XXXXXX, CHAIRMAN, 0000 XXXXXXXXXXXX XXXXX, XXXXXXXX, XXXXXXX 00000, PROVIDING
NOTICE OF DEFAULT AND TEN (10) CALENDAR DAYS WITHIN WHICH RADIO METRIX INC. MAY
CURE SAID DEFAULT, RADIO METRIX INC. DOES HEREBY AUTHORIZE ANY ATTORNEY AT LAW
TO APPEAR FOR RADIO METRIX INC. IN AN ACTION ON THE ABOVE NOTE, AT ANY TIME
AFTER SAID NOTE BECOMES DUE, IN ANY COURT OF RECORD SITUATED IN THE COUNTY
WHERE RADIO METRIX INC. THEN RESIDES OR IN THE COUNTY WHERE RADIO METRIX INC.
SIGNED THIS WARRANT AND BEING IN THE UNITED STATES, TO WAIVE THE ISSUING AND
SERVICE OF PROCESS, AND CONFESS A JUDGMENT IN FAVOR OF THE LEGAL HOLDER OF THE
ABOVE AGAINST RADIO METRIX INC., FOR THE AMOUNT THAT MAY THEN BE DUE THEREON,
WITH INTEREST AT THE RATE THEREIN MENTIONED, AND COSTS OF SUIT, AND TO WAIVE
AND RELEASE ALL ERRORS IN SAID PROCEEDINGS AND THE RIGHT OF APPEAL FROM THE
JUDGMENT RENDERED.
WARNING: BY SIGNING THIS PAPER YOU GIVE UP YOUR RIGHT TO NOTICE AND COURT
TRIAL. IF YOU DO NOT PAY ON TIME A COURT JUDGMENT MAY BE TAKEN AGAINST YOU
WITHOUT YOUR PRIOR KNOWLEDGE AND THE POWERS OF A COURT CAN BE USED TO COLLECT
FROM YOU OR YOUR EMPLOYER REGARDLESS OF ANY CLAIMS YOU MAY HAVE AGAINST THE
CREDITOR WHETHER FOR RETURNED GOODS, FAULTY GOODS, FAILURE ON ITS PART TO
COMPLY WITH THE AGREEMENT OR ANY OTHER CAUSE.
Radio Metrix Inc.
By
-----------------------------------------
Xxxxxxx X. Xxxxxxx, Its: President
The rights of the parties hereunder shall, in the event of default
hereof, be governed by the Remedy upon Default Agreement executed on even date
by SDR Metro Inc. and Radio Metrix Inc.
Radio Metrix Inc. SDR Metro Inc.
By: By:
-------------------------- ----------------------------------------
Xxxxxxx X. Xxxxxxx
As Its: As Its:
EXHIBIT A
FILING SCHEDULE PURSUANT TO PARAGRAPH 2.
INSTRUCTIONS TO ITEM 601 UNDER SECTION 229.601 EXHIBITS OF REGULATION S-K
The Security Agreement attached as part of composite Exhibit "A" is
the same Security Agreement filed as Item No. 10.25 above.

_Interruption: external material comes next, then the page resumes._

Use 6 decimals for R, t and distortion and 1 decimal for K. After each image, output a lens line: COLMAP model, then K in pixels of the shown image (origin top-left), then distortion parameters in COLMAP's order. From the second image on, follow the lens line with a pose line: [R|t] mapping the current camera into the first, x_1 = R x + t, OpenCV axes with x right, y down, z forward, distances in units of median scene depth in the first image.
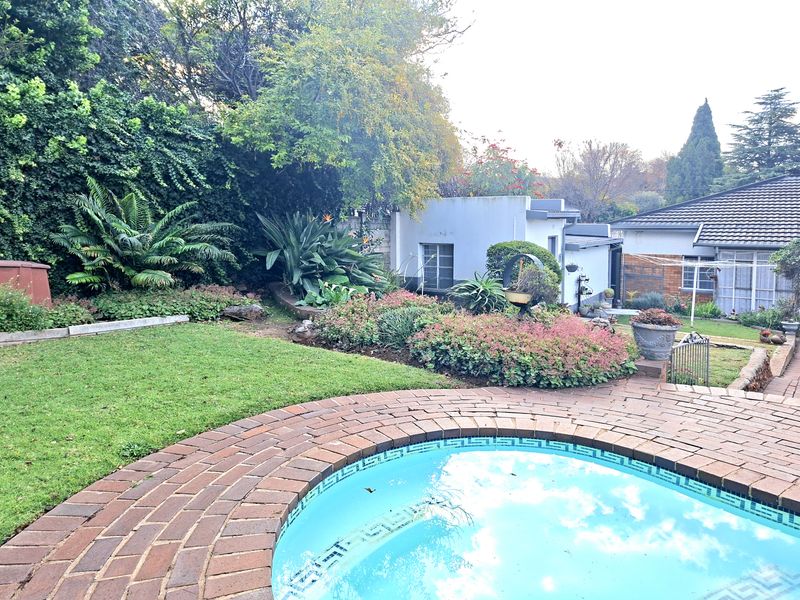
lens RADIAL K [[511.4, 0, 360.0], [0, 511.4, 265.1], [0, 0, 1]] dist [0.005147, -0.016181]
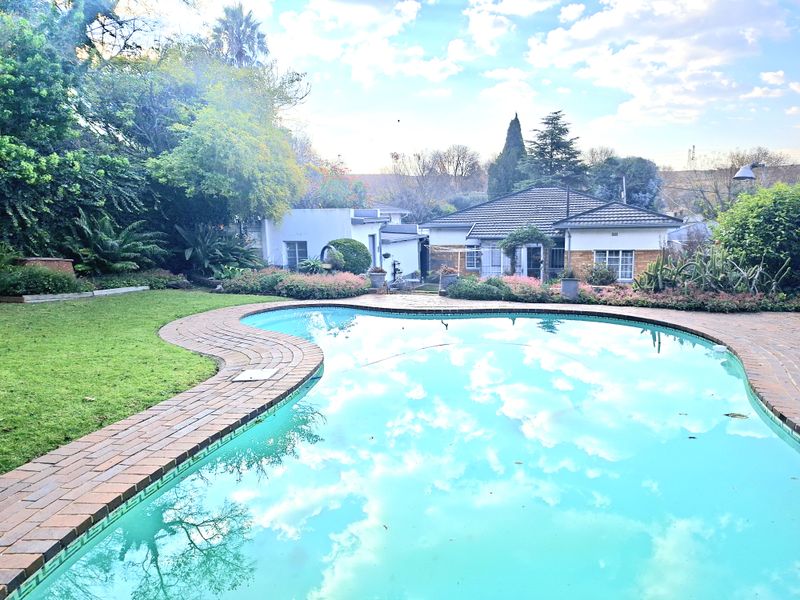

FILING SCHEDULE PURSUANT TO PARAGRAPH 2.
INSTRUCTIONS TO ITEM 601 UNDER SECTION 229.601 EXHIBITS OF REGULATION S-K
The License Agreement and amendment thereto attached as composite
Exhibit "B" is the same License Agreement and amendment thereto filed as
Exhibit "A" to the Security Agreement Item No. 10.25 above.